Let injection-drug users shoot up in clinics until they're ready to quit; let coffeehouses sell hash and therapists treat their posttraumatic stress survivors with MDMA-guided sessions. We could not be worse off than we are now, with the highest rates of drug abuse, drug-related violence and incarcerated drug offenders in the world -- not to mention severely abridged civil liberties. As Buckley himself once sagely observed, "Marijuana has never kicked down anyone's door in the middle of the night."


And so "Busted" does what more political anthologies should -- it builds an implicit and convincing argument, not simply and straightforwardly, but by layering case after case until the evidence is irrefutable. It may not have a profound impact on government policy -- "Busted" is, after all, a book aimed at the believers.

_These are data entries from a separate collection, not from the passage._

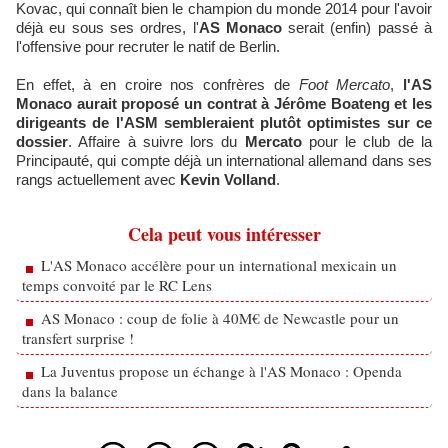
Kovac, qui connaît bien le champion du monde 2014 pour l'avoir
déjà eu sous ses ordres, l'
AS Monaco
serait (enfin) passé à
l'offensive pour recruter le natif de Berlin.
En effet, à en croire nos confrères de
Foot Mercato
,
l'AS
Monaco aurait proposé un contrat à Jérôme Boateng et les
dirigeants de l'ASM sembleraient plutôt optimistes sur ce
dossier
. Affaire à suivre lors du
Mercato
pour le club de la
Principauté, qui compte déjà un international allemand dans ses
rangs actuellement avec
Kevin Volland
.
Cela peut vous intéresser
L'AS Monaco accélère pour un international mexicain un
temps convoité par le RC Lens
AS Monaco : coup de folie à 40M€ de Newcastle pour un
transfert surprise !
La Juventus propose un échange à l'AS Monaco : Openda
dans la balance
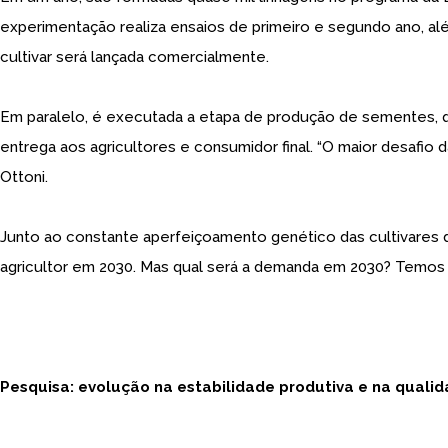
experimentação realiza ensaios de primeiro e segundo ano, além
cultivar será lançada comercialmente.
Em paralelo, é executada a etapa de produção de sementes, 
entrega aos agricultores e consumidor final. “O maior desafio
Ottoni.
Junto ao constante aperfeiçoamento genético das cultivares de
agricultor em 2030. Mas qual será a demanda em 2030? Temos q
Pesquisa: evolução na estabilidade produtiva e na qualid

It's not likely that someone like Senator Orrin Hatch, who gets a half a million dollars every campaign season from the same pharmaceutical industry that bankrolled the Partnership for a Drug-Free America, is going to pick up "Busted" and experience some sort of lightning-bolt flash of sagacity that will induce him to stop sponsoring bills that extend the draconian provisions of the crack-house law to raves. But as a source of ammunition for opponents of the drug war, a manifesto of reason, and a document of where our drug policy stands now, Gray has compiled an invaluable and comprehensive reference.


Judith Lewis is a staff writer for the LA Weekly.